Standard in the bonsai nursing business: From a seedling. Let grow for two years and then cut flat at the ground level. Then take the cut off trunk and use as cutting again. A nebari will evolve as it would after air layering.Let grow freely. Then cut off AGAIN at ground level. This time use the base with good nebari. If you are lucky many shoots will grow out of it. in this case it was nine. Let the shoots grow for a year. Then cut back to first or second bud. Then let grow again . After two years apply wire and bend the trunks the way you want them. After this work on it like in regular development. So far this was very skilled gardening work. Now comes the artistic part.Do you know anything about how the base was grown/developed?
Standard in the bonsai nursing business: From a seedling. Let grow for two years and then cut flat at the ground level. Then take the cut off trunk and use as cutting again. A nebari will evolve as it would after air layering.Let grow freely. Then cut off AGAIN at ground level. This time use the base with good nebari. If you are lucky many shoots will grow out of it. in this case it was nine
This tree wasalmostcertainly not developed the way you’re imagining it was
I don't think so, I assume it was originally a trade secret that has leaked through to us.The process you explained on how the base was developed. Does it have a name and is there any recommended reading on it?

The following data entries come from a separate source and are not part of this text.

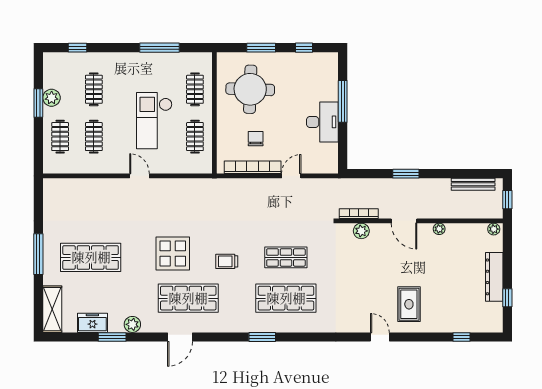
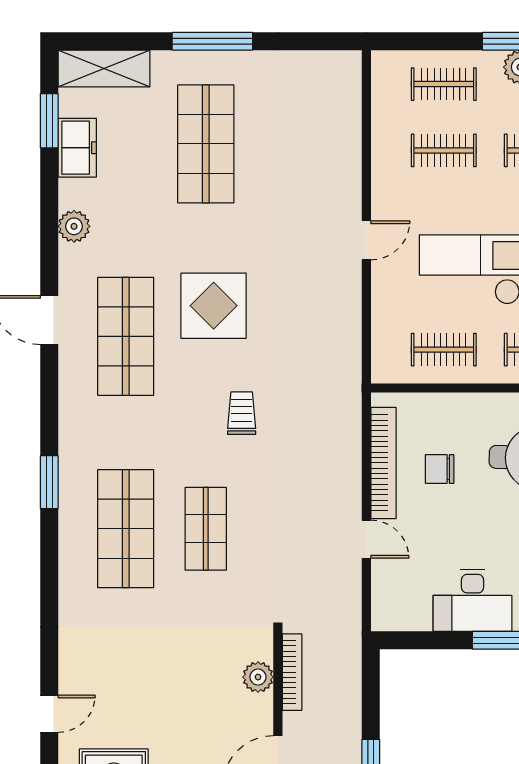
chair: (256, 139) -> (440, 469), turned 180
trolley: (227, 261) -> (242, 413), moved
window: (112, 337) -> (49, 121), moved

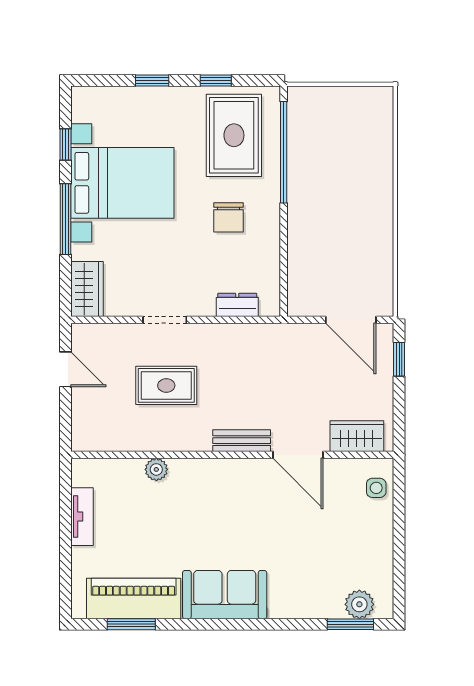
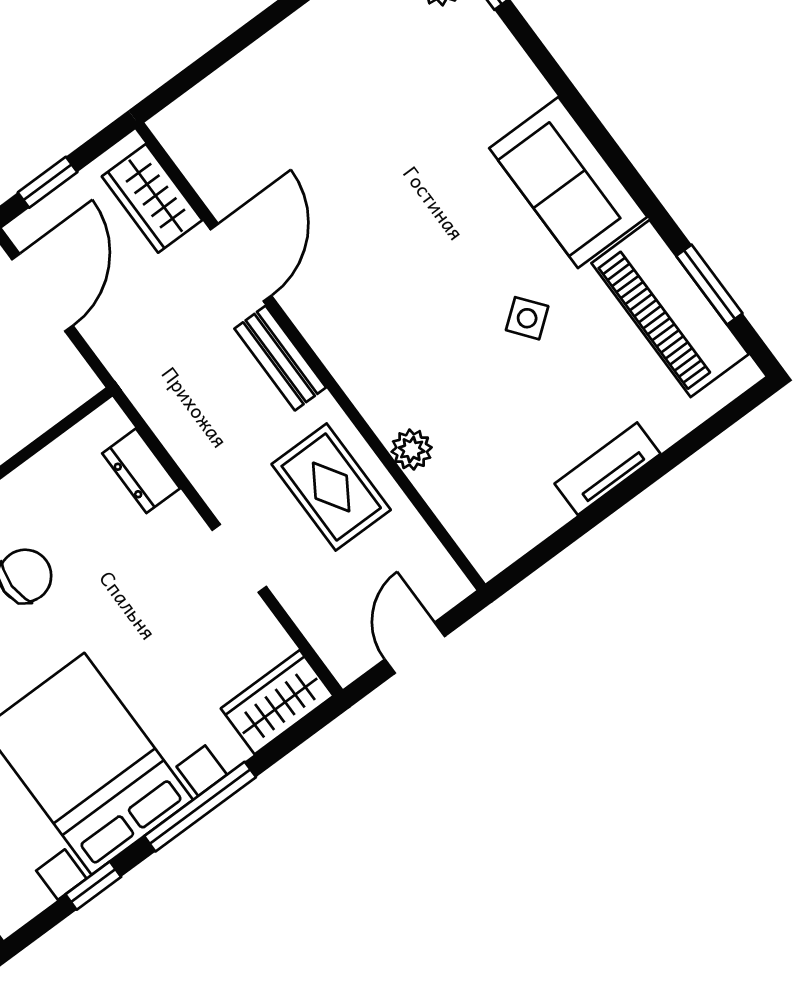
wardrobe: (357, 436) -> (152, 198), moved
bench: (242, 441) -> (280, 358), moved
wall: (232, 455) -> (310, 356), moved
door: (298, 455) -> (241, 262), moved
plant: (156, 469) -> (412, 450), moved
side table: (376, 488) -> (527, 318), moved, turned -38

Ever heard about the hedge pruning method? It sounds cruel, but it is only to make clear that it is NOT the orthodox method, but something very different. Orthodox methods are weakening the trees by pinching very soon and by cutting often. Hedges usually one lets grow out until they are very unsightly and then brutally cuts back. Thus a hedge is first strengthened a lot by letting grow freely and then pushed back very much. As a result it explodes with new buds afterwards and gets very dense. If you do this with maples and in addition increase the shock by totally defoliating you get unseen back budding and multiplying of buds. The maple will get dense very quickly.Walter,
It seems like every where I read, it cautions full defoliation on Japanese maples, yet here you are! Do you mind explaining why that is said, and why you prove that false? If I have missed the explanation in other threads I apologize!
beautiful tree as always!
Probably the single most difficult aspect of learning the art of bonsai stems from the issue you point out - application/demonstration of techniques that, albeit sound, are not properly suited for the specific stage of development. I have killed and set back many a tree on account of this. It's maddening. Best to thoroughly understand how the tree functions and how it responds to work performed, rather than blindly apply "sound techniques". To be sure, I have seen many a thread attempting a description of the "Walter Pall hedge pruning method" because they admire your trees. What follows is almost always a discussion that the person is not actually using your method and/or is using it incorrectly. You have been kind enough to share multiple progression threads demonstrating your techniques and the results. The trees speak for themselves. The techniques obviously work, but only if employed correctly. Otherwise, we are just mangling trees.So the whole bonsai world uses methods which are for finished trees on trees that they want to develop and have problems.